» Task brief
Reproduce the whole diary entry about being tempted to eat cake, word for word.

» Reading passage
Saturday 2 June 2007

Tempted to eat cake

I opened my eyes this morning with renewed enthusiasm, gulped down my herbal detox concoction and a dribble of Innocent blueberry smoothie which is very yummy I must say, no sugar, just a total pleasurable fruit experience. I walked into work however thinking, croissant, mushroom fuillet, managed to steer myself from the fattening cafe and purposefully strode into the tea bar where there is more of selection of healthier brekkie delights, namely muller yoghurts and a cooked breakfast. I settled for a wholemeal scone and matchstick size square of butter (not margerine as recommended by one of the top nutritionists I had seen about six months ago). Apparently going reduced fat or low sugar does no good because products are often loaded with sweeteners or other stimulants. Better to eat the real thing but smaller amounts of it. Off to a fairly good start. Lunch was a healthy quinoa and cashew nut salad from the crush bar and another mini salad of chickpeas and beetroot. Come afternoon teatime, someone in the office had brought in a selection of Tescos cakes; choco-loco (surprisingly didn't go down a treat), a sweet delicious lemon cake and a coffee/caramel cake. I was encouraged to eat a slice or two. I politely ate one lemon slice. Bang goes my detox again.

» Extracted information
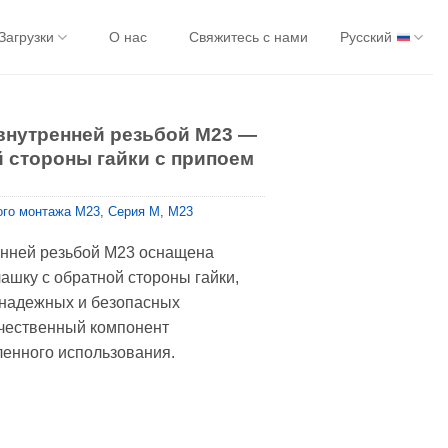
Загрузки
О нас
Свяжитесь с нами
Русский
 внутренней резьбой M23 —
й стороны гайки с припоем
ого монтажа M23
,
Серия М
,
M23
енней резьбой M23 оснащена
ашку с обратной стороны гайки,
 надежных и безопасных
ачественный компонент
енного использования.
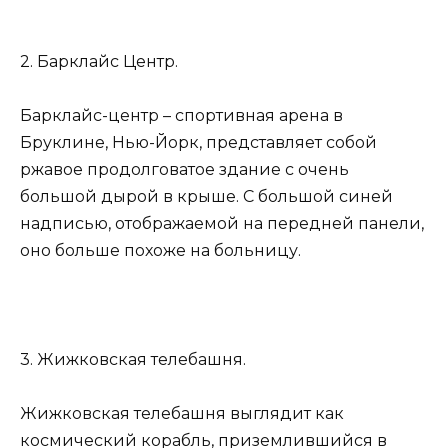
2. Барклайс Центр.
Барклайс-центр – спортивная арена в
Бруклине, Нью-Йорк, представляет собой
ржавое продолговатое здание с очень
большой дырой в крыше. С большой синей
надписью, отображаемой на передней панели,
оно больше похоже на больницу.
3. Жижковская телебашня.
Жижковская телебашня выглядит как
космический корабль, приземлившийся в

» Exercise result
Saturday 2 June 2007

Tempted to eat cake

I opened my eyes this morning with renewed enthusiasm, gulped down my herbal detox concoction and a dribble of Innocent blueberry smoothie which is very yummy I must say, no sugar, just a total pleasurable fruit experience. I walked into work however thinking, croissant, mushroom fuillet, managed to steer myself from the fattening cafe and purposefully strode into the tea bar where there is more of selection of healthier brekkie delights, namely muller yoghurts and a cooked breakfast. I settled for a wholemeal scone and matchstick size square of butter (not margerine as recommended by one of the top nutritionists I had seen about six months ago). Apparently going reduced fat or low sugar does no good because products are often loaded with sweeteners or other stimulants. Better to eat the real thing but smaller amounts of it. Off to a fairly good start. Lunch was a healthy quinoa and cashew nut salad from the crush bar and another mini salad of chickpeas and beetroot. Come afternoon teatime, someone in the office had brought in a selection of Tescos cakes; choco-loco (surprisingly didn't go down a treat), a sweet delicious lemon cake and a coffee/caramel cake. I was encouraged to eat a slice or two. I politely ate one lemon slice. Bang goes my detox again.